Search the material for "buttons" and show all lines that contain it.

◆ Raw data

◇ ◇ ◇ ◇ ◇ ◇ ◇

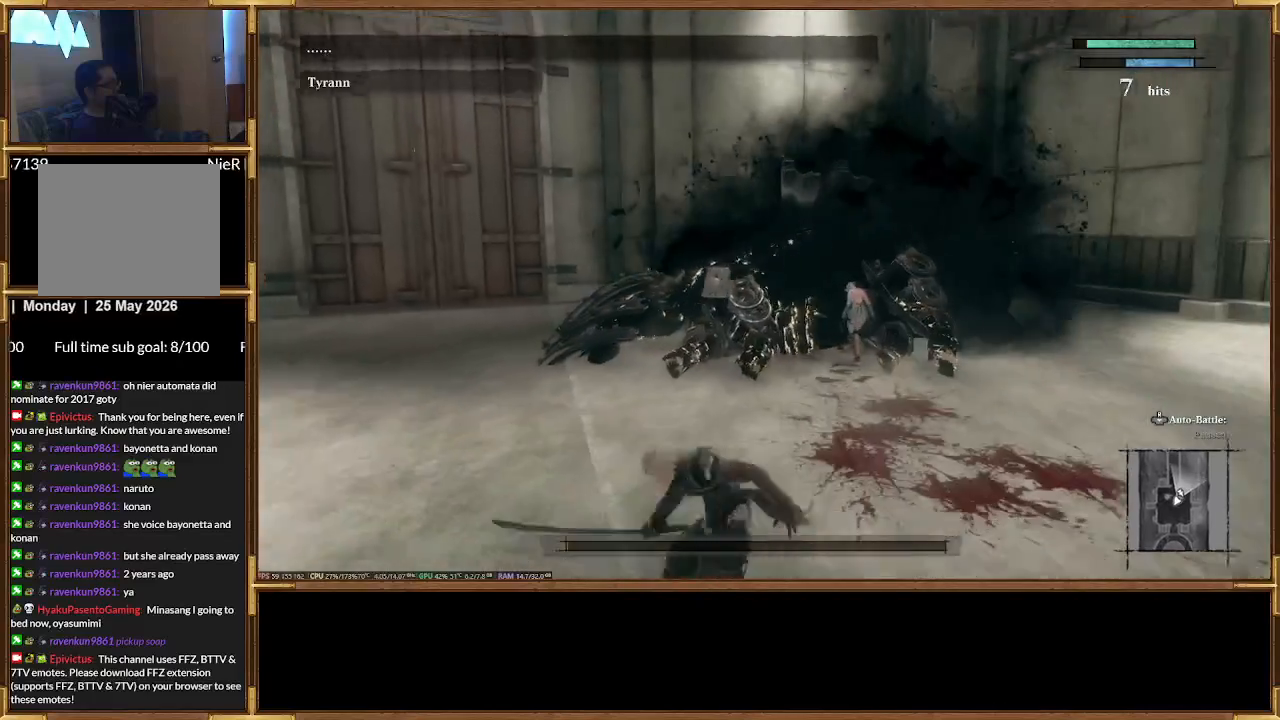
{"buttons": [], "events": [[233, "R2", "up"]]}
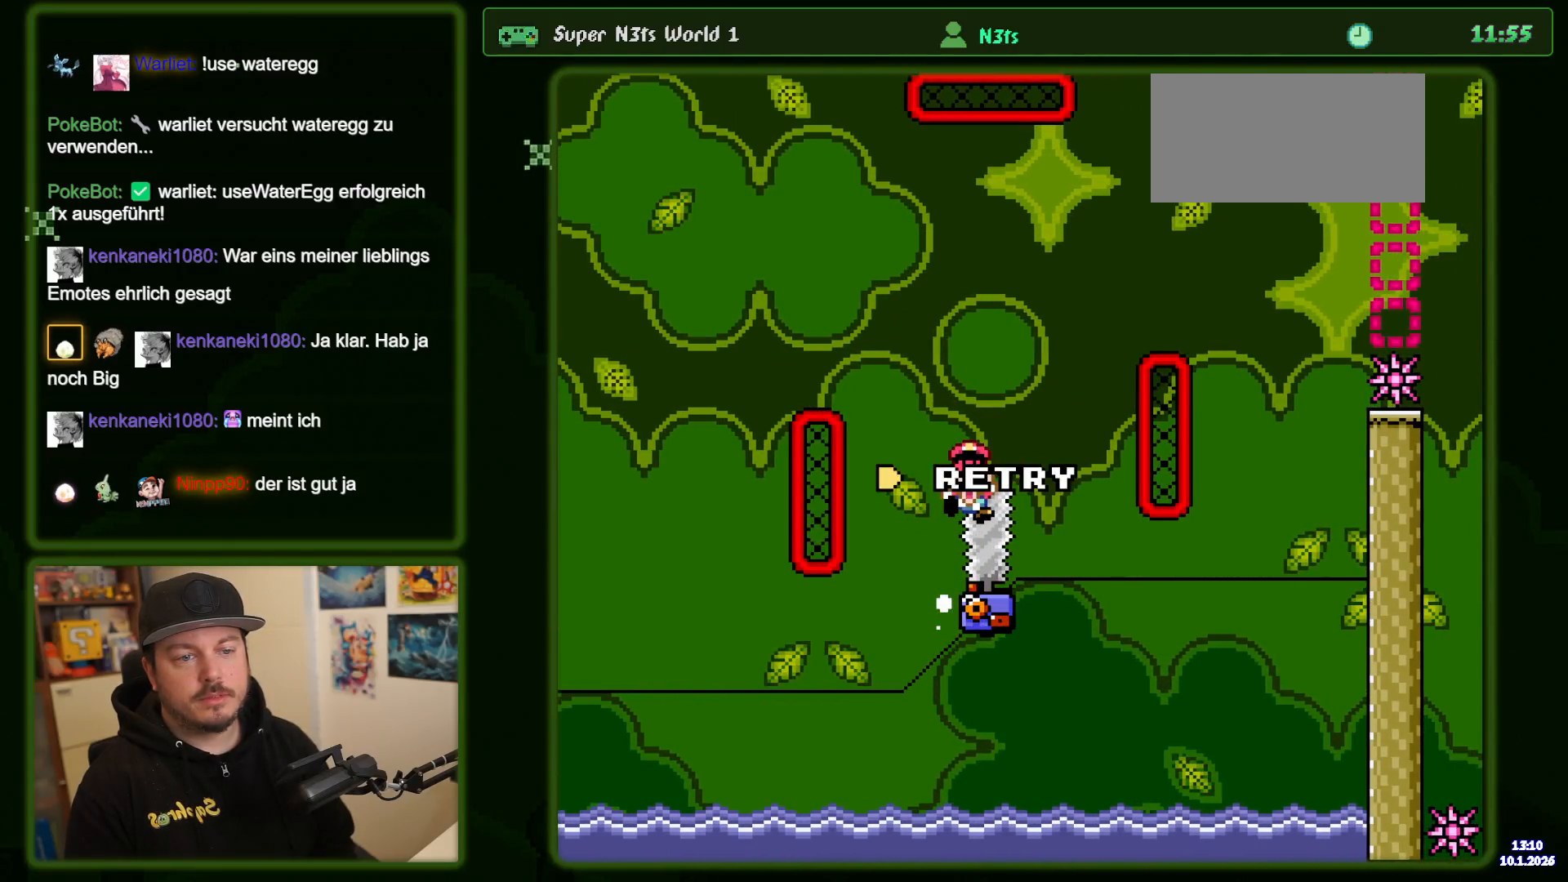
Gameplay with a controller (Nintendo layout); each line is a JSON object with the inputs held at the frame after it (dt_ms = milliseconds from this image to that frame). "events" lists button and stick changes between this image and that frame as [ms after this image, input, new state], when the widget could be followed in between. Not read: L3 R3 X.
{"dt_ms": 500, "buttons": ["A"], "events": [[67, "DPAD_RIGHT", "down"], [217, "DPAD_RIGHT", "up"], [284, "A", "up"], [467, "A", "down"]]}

◇ ◇ ◇ ◇ ◇ ◇ ◇

◆ Solved problem
{"buttons": [], "events": [[233, "R2", "up"]]}
{"dt_ms": 500, "buttons": ["A"], "events": [[67, "DPAD_RIGHT", "down"], [217, "DPAD_RIGHT", "up"], [284, "A", "up"], [467, "A", "down"]]}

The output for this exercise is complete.